The post-Civil War era brought more huge shifts in land rights as homesteading accelerated and the government established an allotment policy to trim the 155 million acres of Native land inside reservations to only 50 million acres, opening up the rest to wider settlement. In northeastern Minnesota, that gave the growing timber industry access to more forest to harvest.
“All of that was ongoing in the very late 1800s and early 1900s,” Treuer said. “The timber boom was crazy. At one point, nine of the ten largest timber mills in the world were in Minnesota. It was a huge business and it fundamentally and permanently altered the landscape in many different ways.”
Losing the ability to harvest anywhere in Minnesota created hard times for Native people, and many across the Iron Range turned to the timber industry for help.
“If you could get a job as a logger, that was a way that made it possible to make ends meet,” Treuer said. “It was part of adapting to their new circumstances and economy, so it wasn’t all negative, but it was also complicated.”
For example, timber produced by Minnesota mills was used to build Indian boarding schools designed for the purpose of eradicating Native culture.
“Timber sales are being used to assimilate your children, while some of that money still transferred into other kinds of activities that would benefit tribal members,” Treuer noted.

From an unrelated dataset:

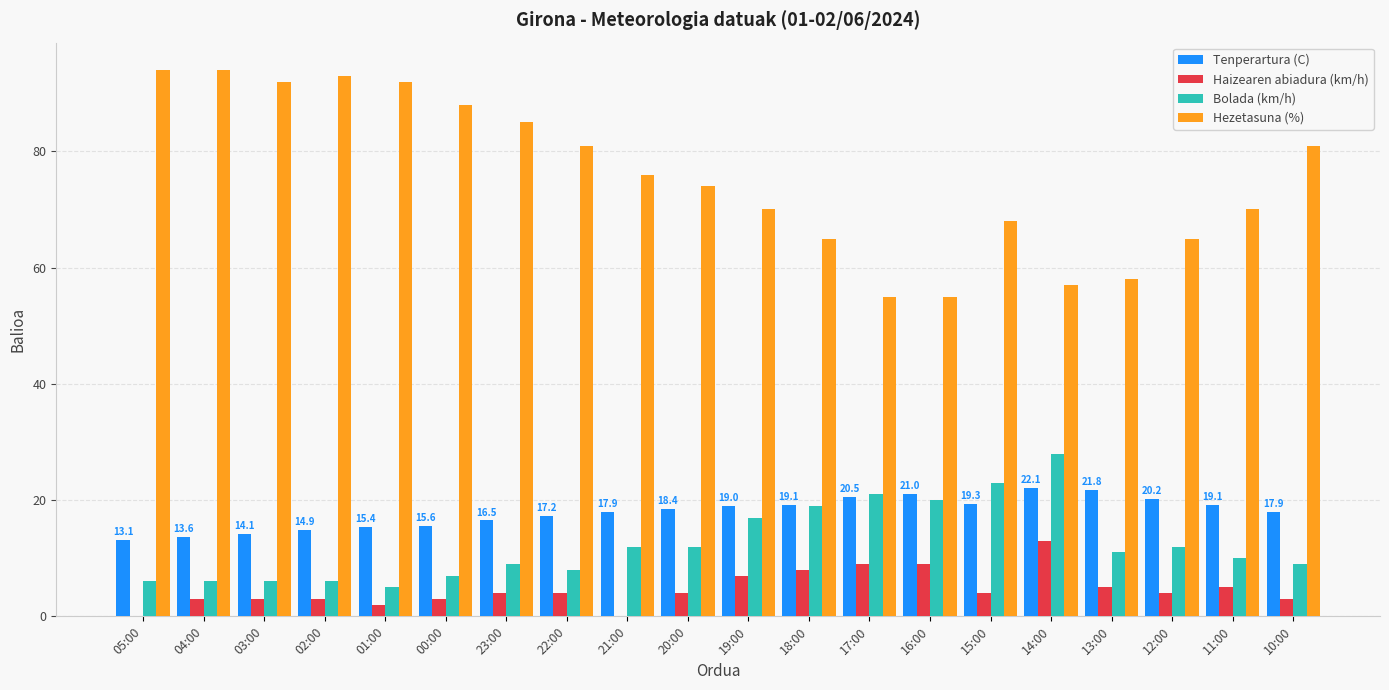

What are all the series names shown in the legend?

Tenperartura (C), Haizearen abiadura (km/h), Bolada (km/h), Hezetasuna (%)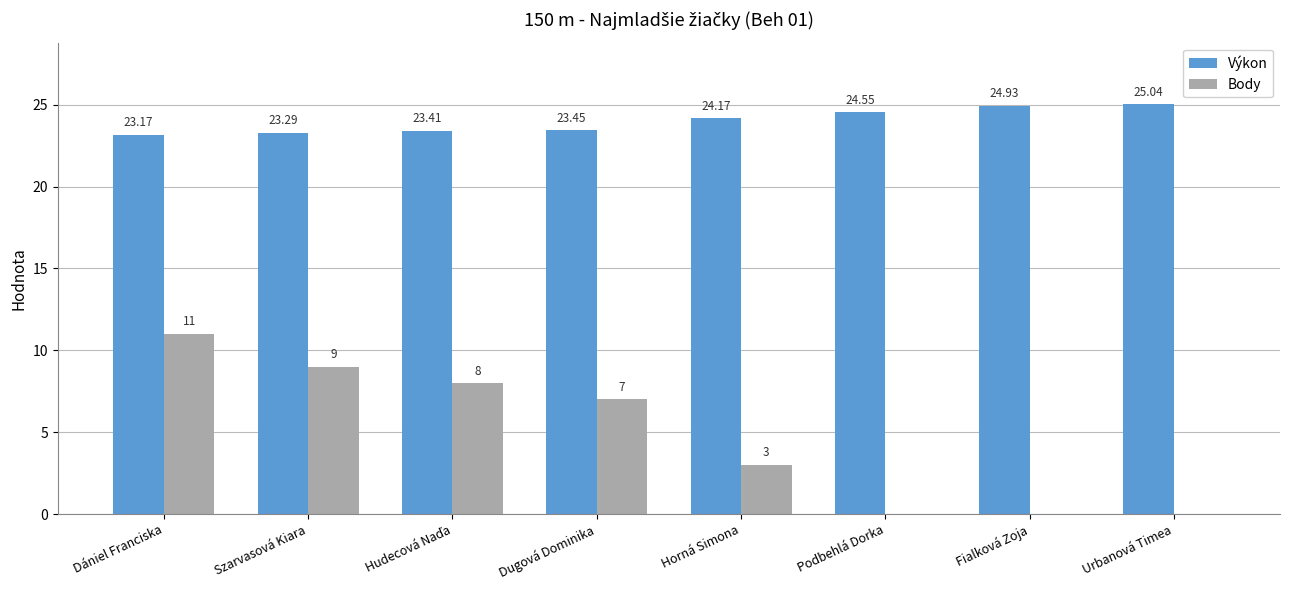

The Výkon series shows 11.5 at Podbehlá Dorka. True or false?

False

With each dose of timber-related history, attendees also got a related sidebar from Treuer about a diverse number of topics ranging from the intricate sophistication of Native cultures that have been largely dismissed by Western culture to the need for society to find ways to pursue restorative justice. Each time he brought people back in some way to the topic at hand, in its own way Treuer’s verbal representation of a sacred circle and the completion of another phrase in his symphony of knowledge.